The Unmet Promise of Synthetic Training Images: Using Retrieved Real Images Performs Better (2406.05184v4)

Published 7 Jun 2024 in cs.CV

Abstract: Generative text-to-image models enable us to synthesize unlimited amounts of images in a controllable manner, spurring many recent efforts to train vision models with synthetic data. However, every synthetic image ultimately originates from the upstream data used to train the generator. Does the intermediate generator provide additional information over directly training on relevant parts of the upstream data? Grounding this question in the setting of image classification, we compare finetuning on task-relevant, targeted synthetic data generated by Stable Diffusion -- a generative model trained on the LAION-2B dataset -- against finetuning on targeted real images retrieved directly from LAION-2B. We show that while synthetic data can benefit some downstream tasks, it is universally matched or outperformed by real data from the simple retrieval baseline. Our analysis suggests that this underperformance is partially due to generator artifacts and inaccurate task-relevant visual details in the synthetic images. Overall, we argue that targeted retrieval is a critical baseline to consider when training with synthetic data -- a baseline that current methods do not yet surpass. We release code, data, and models at https://github.com/scottgeng00/unmet-promise.

PDF HTML Abstract

The Unmet Promise of Synthetic Training Images: An Analysis

The paper "The Unmet Promise of Synthetic Training Images: Using Retrieved Real Images Performs Better" explores the comparative efficacy of synthetic versus real images in the context of training vision models. This investigation is grounded in the specific setting of image classification, focusing particularly on the utility of synthetic images generated by state-of-the-art text-to-image models like Stable Diffusion compared to real images retrieved from the training data of these generative models.

Core Findings and Numerical Results

The research systematically compares two methods for curating training datasets: generating synthetic images using a model trained on the LAION-2B dataset and retrieving real images from the same dataset. Empirical results demonstrate that real images consistently outperform their synthetic counterparts across various benchmarks, including ImageNet-1K, Describable Textures Dataset (DTD), FGVC-Aircraft, StanfordCars, and Oxford Flowers102. Notably, in the case of FGVC-Aircraft, while synthetic data improved linear probing accuracy by 3.8 percentage points, retrieved data achieved a substantial increase of 17.8 percentage points. Additionally, the performance advantage persisted even when the scale of synthetic data was increased significantly beyond the available real data.

Analytical Insights

The paper attributes the superior performance of real data to several factors, primarily the presence of generator artifacts and inaccuracies in task-relevant visual details within synthetic images. Generator artifacts, such as low-level blurs, and distortions in high-level class-specific details were observed in synthetic images, undermining their effectiveness. Qualitative analysis supported these observations, revealing that while synthetic images may visually resemble their real counterparts, critical divergences in detail and composition frequently occur.

Methodological Robustness

The paper’s methodological approach is robust, encompassing multiple versions of the Stable Diffusion model and extensive ablation experiments to assess consistency. Across different iterations of the generative model, the results consistently favored real images, reinforcing the reliability of the findings. Furthermore, the paper explored hybrid datasets comprising both synthetic and real images, revealing that mixing the two does not significantly exceed the performance of using real data alone.

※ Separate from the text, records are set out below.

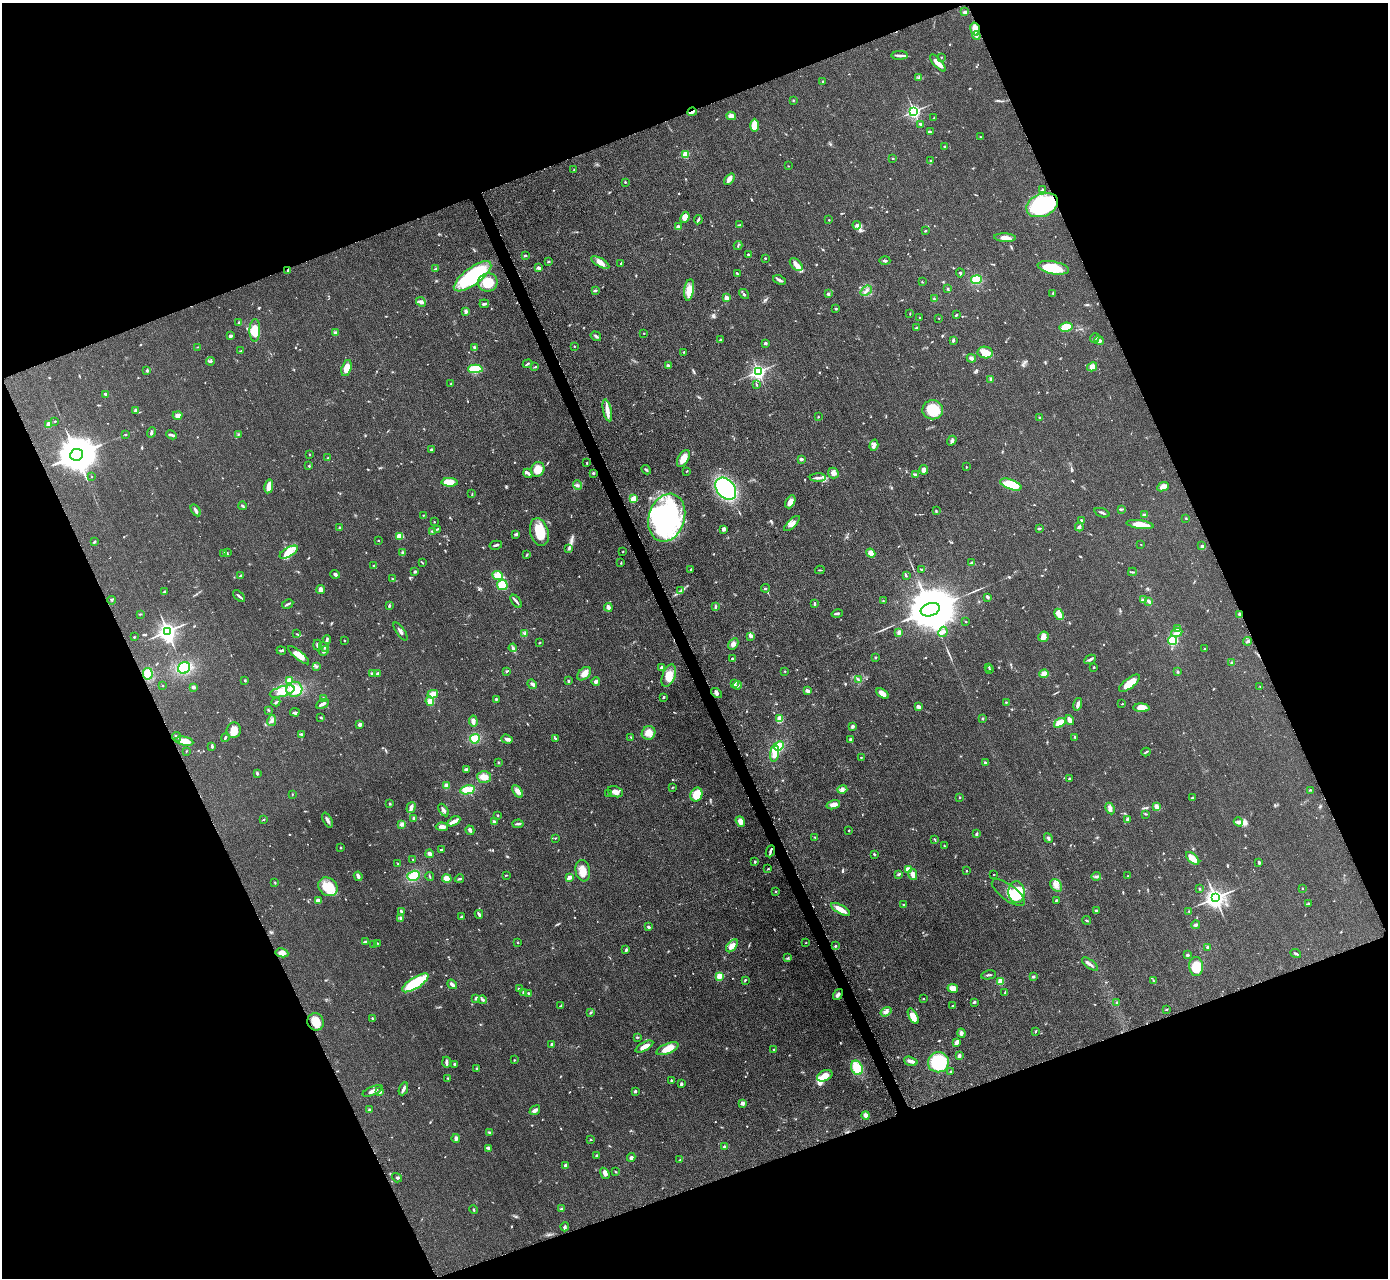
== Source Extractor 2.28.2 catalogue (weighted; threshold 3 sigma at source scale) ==
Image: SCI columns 19-5559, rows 295-5398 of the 5624 x 5584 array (HDU 1 of 3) = the unmasked area's bounding box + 8 px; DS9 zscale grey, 4 x 4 block average (1 PNG px = mean of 4 x 4 image px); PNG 1390 x 1280 px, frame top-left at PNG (2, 3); each listed source drawn as its Kron ellipse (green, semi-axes under 4 px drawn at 4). Shown black and unused: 42% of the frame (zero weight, under 3 of 5 exposures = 4% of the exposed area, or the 3 px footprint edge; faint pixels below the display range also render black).
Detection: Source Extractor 2.28.2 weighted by HDU 2 'WHT'. Background 0.0524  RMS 0.0056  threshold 0.0251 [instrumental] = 3 sigma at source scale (4.5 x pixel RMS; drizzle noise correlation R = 1.50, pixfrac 1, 0.05/0.05 arcsec/px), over >= 5 px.
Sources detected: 775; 2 too faint to see at this stretch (4 x 4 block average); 3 inside a brighter object's white glare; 1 cosmic-ray / hot-pixel residue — neither listed nor drawn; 10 coinciding with a brighter row at this scale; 36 inside a brighter listed object's ellipse — not listed separately; of the other 723, all 500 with FLUX_AUTO >= 1.79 (the completeness limit of this list) listed and drawn (223 fainter detections not listed), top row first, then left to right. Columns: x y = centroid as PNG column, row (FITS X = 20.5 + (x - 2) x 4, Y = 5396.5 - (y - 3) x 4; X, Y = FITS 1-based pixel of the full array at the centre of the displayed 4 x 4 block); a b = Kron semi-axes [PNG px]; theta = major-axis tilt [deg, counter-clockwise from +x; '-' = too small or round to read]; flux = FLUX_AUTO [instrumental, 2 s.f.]
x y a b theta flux
965 12 4 3 - 7.1
975 29 6 4 -72 27
976 35 4 2 - 6.1
900 55 8 3 1 11
941 57 3 2 - 1.9
938 63 10 3 -48 26
919 78 2 2 - 2.2
823 81 2 2 - 3.7
793 100 2 2 - 2.6
914 111 3 3 - 560
692 112 4 2 - 15
731 116 5 3 - 24
934 118 3 2 - 2.4
921 124 4 2 - 4.6
754 125 6 4 89 60
930 132 3 2 - 3.9
981 137 2 2 - 1.9
945 146 2 2 - 2.5
685 155 2 2 - 100
893 158 2 2 - 1.9
930 161 3 2 - 2.4
788 166 2 2 - 1.8
574 170 3 2 - 2.4
729 179 6 3 51 17
625 182 2 2 - 4.5
1042 189 3 2 - 2.4
1042 205 16 11 22 300
685 217 5 4 - 38
698 220 5 2 - 6
829 220 2 2 - 2
739 225 3 2 - 2.7
857 225 4 2 - 9
678 227 3 3 - 14
925 231 2 2 - 3.8
1005 238 11 4 -3 23
738 245 4 2 - 2.6
748 254 2 2 - 3.7
525 255 3 2 - 3.5
765 258 2 2 - 3
549 261 3 2 - 3.5
885 261 5 2 - 5.8
600 262 10 3 -30 27
620 263 2 2 - 2.7
796 264 8 4 -45 15
539 268 4 3 - 9.2
1053 268 16 6 -11 94
435 269 4 2 - 3.2
288 270 3 2 - 2.6
737 273 3 2 - 2.6
960 273 4 2 - 3.6
472 276 22 8 37 280
780 280 7 3 -22 8.5
976 280 5 4 - 52
488 282 10 9 - 97
922 282 3 2 - 1.8
948 289 3 2 - 2.8
689 290 11 5 81 46
595 291 4 2 - 5.7
866 291 6 3 39 8.3
1053 293 2 2 - 2
744 294 5 2 - 4.3
828 294 2 2 - 6.8
726 298 2 2 - 42
934 299 3 2 - 4.1
421 302 5 4 - 10
484 304 5 2 - 6
836 309 3 2 - 3.2
466 311 4 2 - 9.5
910 314 3 2 - 1.9
957 315 2 2 - 2.5
920 317 2 2 - 1.9
939 318 2 2 - 1.9
239 323 2 2 - 7.1
1066 327 6 4 9 52
916 328 3 2 - 3.2
255 330 11 5 89 68
335 333 3 3 - 4.3
643 333 2 2 - 1.8
230 336 4 3 - 4.9
596 336 5 2 - 7.2
1095 338 5 2 - 7.1
720 339 3 2 - 2.4
953 340 4 3 - 4.4
1099 340 5 3 - 7.7
765 343 2 2 - 15
574 346 2 2 - 2.1
198 347 3 2 - 1.9
475 348 3 2 - 9.2
241 351 4 2 - 2.8
684 352 3 2 - 2.6
985 352 7 5 -10 27
971 358 4 4 - 9.9
210 361 4 2 - 4.4
528 364 5 2 - 5
668 366 4 3 - 5.9
535 367 3 2 - 3.2
1092 367 5 4 - 19
346 368 8 5 74 35
475 369 7 4 2 110
147 371 3 3 - 4.1
758 372 3 3 - 860
991 379 3 2 - 5.1
451 384 4 2 - 2.9
757 385 2 2 - 2.3
105 394 3 2 - 6.7
136 410 3 2 - 8
607 410 11 4 -78 24
933 410 10 9 - 99
178 415 5 3 - 13
818 417 2 2 - 2.6
1040 417 2 2 - 6
55 421 2 2 - 2.4
49 424 4 3 - 22
151 432 5 2 - 6.6
125 434 2 2 - 2.1
238 434 2 2 - 2.1
171 435 5 2 - 7.5
952 441 5 3 - 7.2
874 445 6 3 73 8.7
431 449 3 2 - 4
309 454 2 2 - 2.1
76 455 6 6 - 9500
328 458 2 2 - 3.7
683 459 9 5 62 38
801 459 4 3 - 6.2
587 463 3 2 - 2.7
309 466 3 2 - 3.2
966 467 3 2 - 2.3
538 469 7 6 - 38
646 470 5 2 - 4.8
924 470 5 4 - 12
687 471 2 2 - 2.1
528 473 5 3 - 6.8
593 473 3 2 - 3.7
833 473 5 5 - 15
916 475 4 2 - 11
92 477 2 2 - 1.8
818 478 8 2 2 10
450 482 8 4 -2 49
1011 484 11 5 -20 93
577 485 5 3 - 6.3
269 486 7 3 78 39
1163 487 6 4 24 17
726 489 12 9 -50 420
472 494 3 2 - 2
633 499 4 2 - 42
790 502 7 4 63 26
242 506 4 2 - 4.1
1122 509 3 2 - 2.9
196 510 7 2 -59 8.7
936 511 4 2 - 3.1
1102 513 8 2 -20 6.2
423 515 2 2 - 2
1144 515 3 2 - 9.6
667 518 24 18 73 600
1186 518 2 2 - 2.8
1081 520 2 2 - 3.6
434 522 2 2 - 2
792 524 10 4 44 17
1140 525 14 4 -8 51
1079 527 4 2 - 9.2
340 528 2 2 - 8
1039 528 3 2 - 4.4
437 529 3 2 - 3
724 529 3 3 - 9.9
432 531 3 2 - 2.8
539 532 14 9 -73 92
516 534 4 3 - 6.4
400 536 3 3 - 35
379 541 2 2 - 2
94 542 3 2 - 2.7
1141 544 2 2 - 1.8
496 545 6 2 12 5.9
1202 546 3 2 - 4.6
569 548 4 2 - 3.1
623 551 3 2 - 1.9
227 552 2 2 - 1.8
289 552 10 4 31 27
223 553 3 2 - 3.4
403 553 3 3 - 6.1
871 553 5 4 - 27
527 555 3 2 - 2.1
422 563 3 2 - 2.3
621 563 2 2 - 2.8
972 563 3 3 - 5.2
374 566 3 2 - 5.1
921 569 3 2 - 2.8
691 570 3 2 - 3.9
820 570 5 2 - 2.3
415 571 4 2 - 3.4
1132 572 4 2 - 4
335 574 5 3 - 6.5
240 576 4 2 - 6.1
498 576 5 4 - 43
906 576 2 2 - 4.3
393 579 3 2 - 2.6
502 585 5 5 - 54
765 588 4 2 - 2.8
321 590 4 3 - 19
680 591 3 2 - 3.2
165 592 3 2 - 2
239 596 7 2 -42 7.3
988 597 2 2 - 2.1
112 600 4 2 - 3.4
1143 600 2 2 - 2.8
516 601 7 2 -53 7.1
883 601 2 2 - 1.9
1149 601 4 2 - 7.8
814 603 4 2 - 4.5
288 604 6 2 29 6.4
389 606 3 2 - 5.9
608 607 4 2 - 15
715 607 4 3 - 4.7
930 610 10 6 19 27000
140 614 3 2 - 2.5
837 614 5 2 - 7.3
1059 614 6 3 -63 51
1240 614 4 2 - 5.5
966 622 2 2 - 2.8
1177 628 3 2 - 4
167 631 4 3 - 1600
400 631 10 2 -55 10
899 632 3 3 - 10
943 632 5 4 - 9.4
1177 632 6 2 22 8.8
525 633 4 3 - 6
297 634 3 2 - 2.1
751 636 4 3 - 6.6
134 637 2 2 - 2.6
1044 637 5 5 - 19
327 639 4 2 - 5.6
344 640 2 2 - 2
1173 640 4 4 - 97
1247 641 4 2 - 3.9
540 643 3 2 - 2.5
733 644 6 4 60 13
317 645 5 2 - 6.2
324 647 5 2 - 4.4
513 648 4 3 - 6.5
1205 649 2 2 - 2.4
281 651 5 2 - 4.4
324 651 5 3 - 7.4
299 655 13 4 -40 28
876 657 3 2 - 2.7
732 659 2 2 - 4.3
1090 659 6 3 26 7.4
1232 663 3 2 - 7
317 666 3 2 - 3.4
989 667 2 2 - 2.7
1094 667 3 2 - 2.1
184 668 6 5 - 98
662 668 3 3 - 6.6
990 669 2 2 - 2.9
506 671 2 2 - 2.8
785 671 2 2 - 2.4
1178 672 3 2 - 3.8
372 673 3 2 - 5.5
148 674 6 5 - 56
378 674 3 2 - 10
584 674 8 5 43 27
1044 674 5 4 - 21
669 676 12 6 68 40
858 679 3 2 - 3.3
245 680 2 2 - 3.9
289 680 3 3 - 17
568 681 3 2 - 4.4
596 682 4 3 - 8.3
735 683 3 2 - 6.7
1129 683 12 5 37 51
532 684 5 2 - 9.8
737 685 4 3 - 6.4
163 686 2 2 - 1.9
1260 686 2 2 - 2.1
193 687 3 3 - 7.7
294 689 8 7 - 58
807 691 4 3 - 7.1
282 692 13 5 16 33
717 693 6 3 -38 7.5
433 694 5 3 - 24
882 694 7 3 -34 25
663 697 2 2 - 4.6
323 698 3 2 - 2.8
496 699 3 2 - 3.3
430 701 4 4 - 24
276 702 4 2 - 3.7
1006 702 2 2 - 2.8
322 704 7 3 30 12
1078 704 6 2 75 12
1122 704 3 2 - 1.8
918 707 4 2 - 13
1141 708 8 4 -1 27
268 710 3 2 - 2.7
295 712 5 2 - 4.4
321 718 2 2 - 3.7
982 718 3 2 - 3.8
780 719 4 3 - 26
1070 720 5 2 - 26
272 721 5 3 - 8.9
473 721 5 3 - 14
1060 723 6 3 33 69
360 724 3 2 - 14
853 726 3 2 - 7.8
234 730 8 7 - 34
648 733 7 6 - 31
301 734 4 3 - 4.2
177 737 5 2 - 4.7
225 737 4 2 - 5.4
631 737 2 2 - 2
1075 737 4 2 - 2.3
555 738 3 2 - 3.5
475 739 5 5 - 59
507 739 6 3 -18 12
851 740 3 3 - 7.7
184 741 9 4 -12 42
212 746 3 2 - 6.2
779 746 5 4 - 66
187 751 2 2 - 1.8
1146 752 4 2 - 4
775 753 8 4 83 33
861 757 2 2 - 2.2
498 762 2 2 - 2.1
985 762 2 2 - 3.8
466 769 3 2 - 6.9
257 773 3 2 - 3.8
484 777 7 5 -2 31
1069 779 3 2 - 3.6
446 786 3 3 - 21
672 787 4 2 - 1.8
842 789 5 4 - 12
467 790 7 4 13 49
1310 790 3 2 - 2.9
518 791 7 4 -57 19
615 792 8 5 -18 21
609 793 3 2 - 4
292 794 2 2 - 1.9
696 795 7 6 - 69
960 797 2 2 - 2.8
1193 797 4 2 - 4.3
390 804 2 2 - 3.9
833 805 7 3 16 20
411 807 6 3 73 14
1157 807 4 3 - 21
1110 808 6 3 -63 14
443 810 7 3 -58 9.6
1146 814 3 2 - 2.9
498 815 2 2 - 2.4
414 818 3 3 - 8.2
264 819 3 2 - 2.6
1127 819 4 2 - 4.6
328 820 8 3 -64 9.8
454 821 7 4 29 14
740 821 6 4 -52 21
494 822 3 3 - 5.8
1238 822 5 3 - 8.3
402 824 3 3 - 13
518 824 5 2 - 6.1
442 827 6 4 -5 16
470 830 5 3 - 7.8
849 830 2 2 - 2.2
977 834 3 3 - 5.8
815 837 2 2 - 2.8
555 838 2 2 - 2.1
1048 838 5 3 - 6.6
935 839 4 2 - 2.3
944 845 3 2 - 2.1
340 847 2 2 - 1.9
441 850 2 2 - 5
770 851 6 2 68 6.9
429 854 4 3 - 12
874 854 3 2 - 4.1
1193 858 8 3 -43 55
413 859 2 2 - 2
755 862 2 2 - 9.6
1259 863 3 2 - 5.3
398 864 2 2 - 2.3
768 869 3 2 - 2.1
908 869 4 2 - 29
583 871 11 7 -81 35
967 871 2 2 - 2.4
899 874 4 3 - 4.7
913 874 6 4 -76 17
506 875 3 2 - 2.2
994 875 2 2 - 1.9
358 876 5 2 - 16
413 876 6 5 - 54
1096 876 5 2 - 5.4
1128 876 3 2 - 2.6
430 877 4 2 - 2.4
569 877 4 3 - 16
447 879 5 4 - 32
459 879 4 2 - 4.7
275 882 3 2 - 3
1056 885 7 5 -54 19
328 887 10 8 -41 64
1302 888 2 2 - 2.2
1200 889 2 2 - 2.6
775 891 2 2 - 5.9
1017 892 11 8 -86 140
1008 893 20 8 -36 43
1215 898 4 4 - 1400
318 900 3 2 - 19
1056 900 3 2 - 2.9
1308 904 3 2 - 3.3
904 905 2 2 - 2.7
841 909 11 3 -30 36
401 911 4 2 - 5.7
1096 911 3 2 - 6.8
1189 911 2 2 - 2
479 914 4 2 - 10
461 917 2 2 - 11
401 918 4 3 - 5
1087 920 4 2 - 3.2
1195 925 4 3 - 5.1
649 927 2 2 - 10
366 941 4 2 - 4.3
378 943 2 2 - 2.1
518 943 2 2 - 1.9
806 943 2 2 - 1.8
374 945 2 2 - 4.1
732 946 7 4 49 25
835 946 2 2 - 3.3
1208 947 3 2 - 5.5
626 950 4 2 - 6.4
282 953 6 4 -9 21
1296 954 5 2 - 4.5
1188 955 3 2 - 6.9
788 958 2 2 - 2.3
1090 964 9 2 -37 12
1196 967 9 7 -85 67
988 975 7 2 11 5.4
719 976 2 2 - 120
1033 977 2 2 - 9
745 980 2 2 - 3.4
1154 981 3 2 - 2
1000 982 2 2 - 88
415 983 15 5 32 150
452 984 5 2 - 13
953 988 5 4 - 24
519 989 4 2 - 4.7
523 992 2 2 - 7.9
1005 992 2 2 - 3.1
529 993 3 2 - 3.8
838 995 6 4 53 12
476 998 4 2 - 3
923 999 2 2 - 2.4
483 1000 4 2 - 6.2
974 1002 3 2 - 5.5
1117 1003 4 2 - 4.8
561 1005 3 2 - 4.4
953 1006 2 2 - 3.2
1166 1010 3 2 - 2.3
886 1012 6 4 35 13
590 1013 2 2 - 3.3
913 1016 8 3 -62 34
372 1018 3 2 - 3.3
316 1022 9 8 - 40
1036 1031 3 2 - 1.9
961 1033 4 4 - 7.3
638 1037 3 2 - 2.3
957 1042 4 2 - 16
552 1045 3 2 - 11
644 1047 10 3 29 28
667 1049 12 5 22 42
774 1050 2 2 - 7.6
959 1056 3 2 - 9.1
514 1060 2 2 - 2
911 1061 7 3 -17 17
446 1062 5 2 - 9.9
938 1062 10 10 - 170
455 1064 2 2 - 8.7
477 1068 3 2 - 3.1
857 1068 7 5 -62 80
950 1071 2 2 - 4
825 1076 8 5 24 37
448 1078 3 2 - 3.5
671 1080 3 2 - 3.3
681 1084 3 2 - 6.9
403 1089 7 3 66 9.4
372 1091 11 3 22 14
380 1091 3 3 - 10
635 1091 3 2 - 5.9
742 1103 2 2 - 27
369 1110 2 2 - 19
535 1110 6 3 37 12
866 1115 4 4 - 15
489 1132 3 2 - 4.2
456 1138 4 3 - 12
591 1140 3 2 - 1.9
725 1147 3 2 - 10
488 1148 2 2 - 14
597 1156 3 3 - 4
631 1157 4 3 - 6.5
680 1160 3 2 - 4
565 1166 4 3 - 10
615 1172 4 2 - 2
605 1173 6 3 -56 15
397 1178 5 2 - 3.2
562 1209 4 3 - 5.7
473 1210 4 2 - 2.9
565 1227 4 3 - 6.9
Overlapping masked pixels (flux is a lower limit): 2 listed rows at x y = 692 112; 1240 614
Diffuse or blended objects may show on this block-average render without a row.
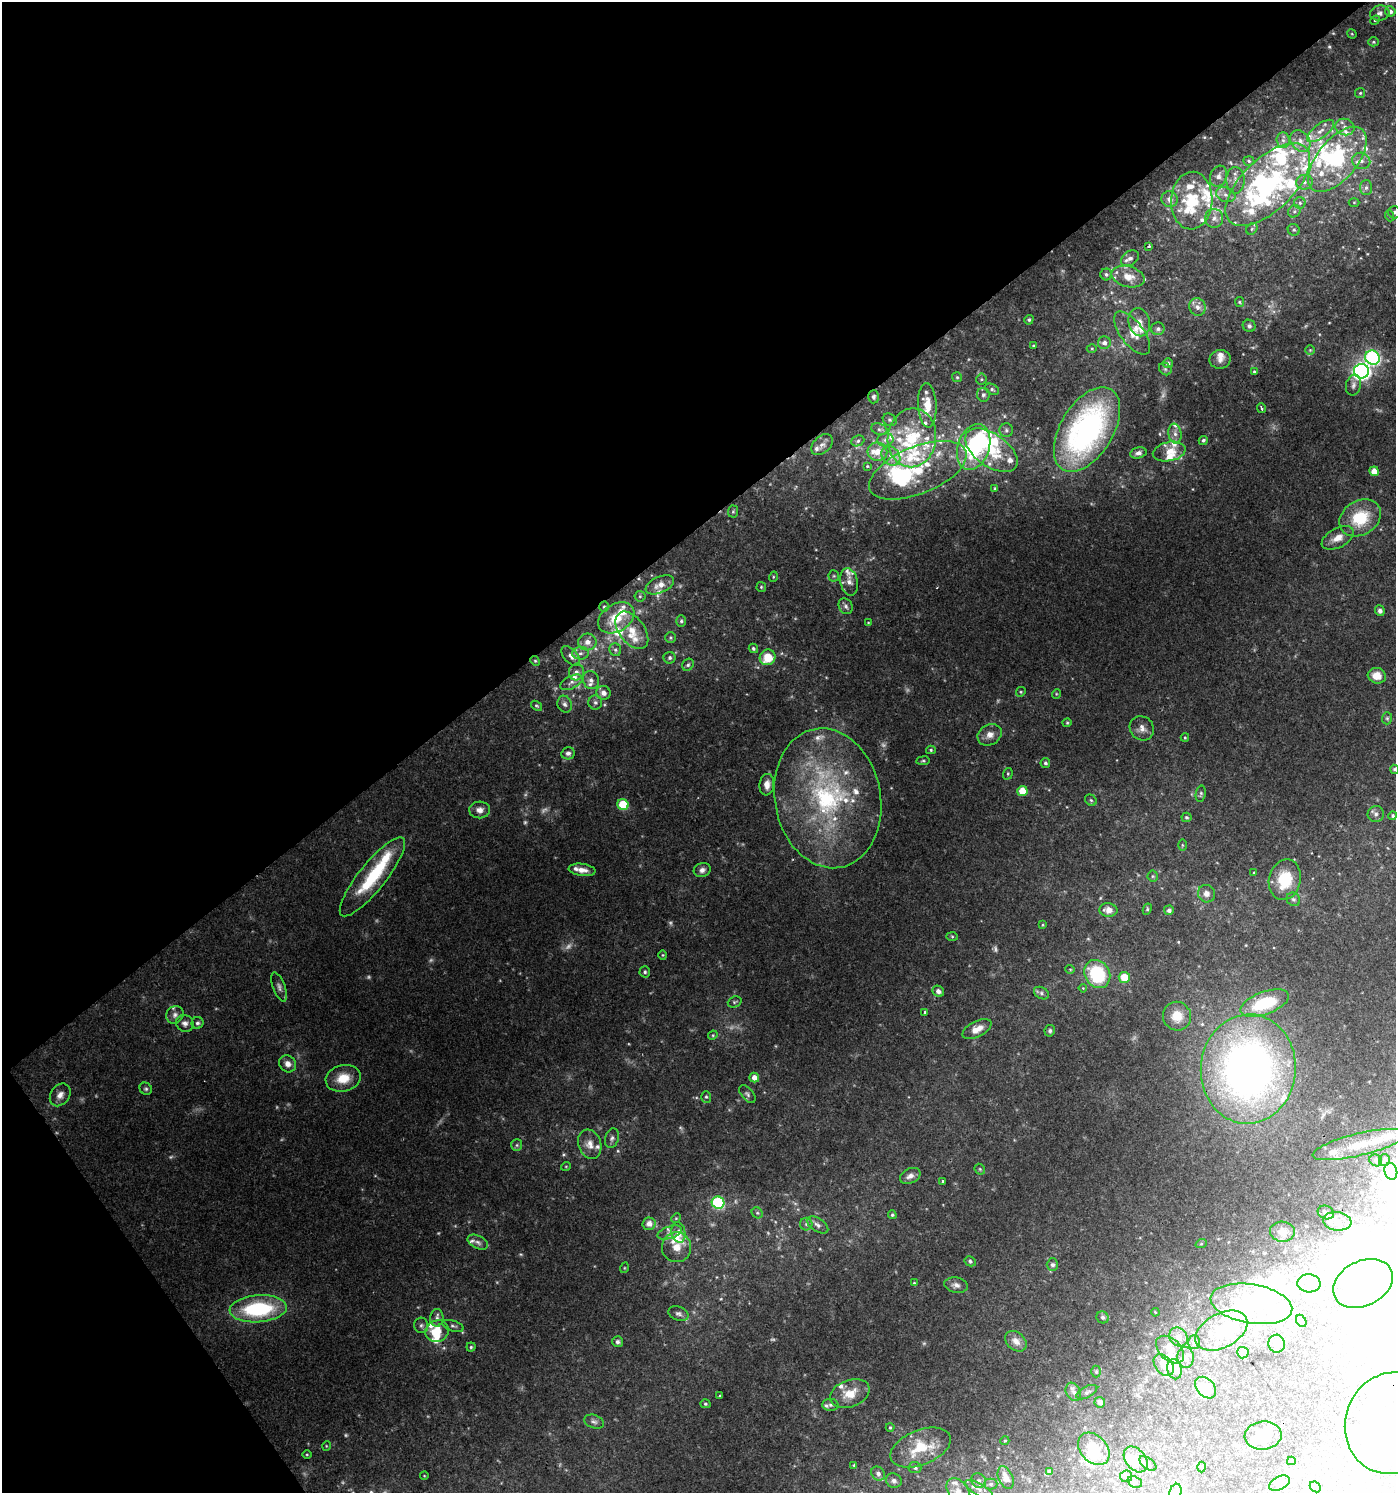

Implications and Future Research Directions

This research emphasizes the importance of considering retrieval methods as a baseline when evaluating synthetic training data's utility. The implications are manifold; while synthetic data offers viable alternatives when real data access is restricted, practical applications of synthetic data require further refinement to bridge the observed performance gap.

Future research could explore generating images that explicitly account for compositions absent in the generator's training set, potentially enhancing the value of synthetic data. Additionally, given the results, there is a compelling need to improve the fidelity and semantic accuracy of synthetic images to make them comparable to real images in training efficacy.

Conclusion

"The Unmet Promise of Synthetic Training Images" provides a well-substantiated examination of the comparative value of synthetic versus retrieved real images in model training. By highlighting the limitations of synthetic data and promoting real data retrieval as a benchmark, the paper sets a clear research trajectory towards optimizing the use of synthetic data in training vision models. This work inspires future efforts to enhance generative model capabilities and data utilization strategies in artificial intelligence.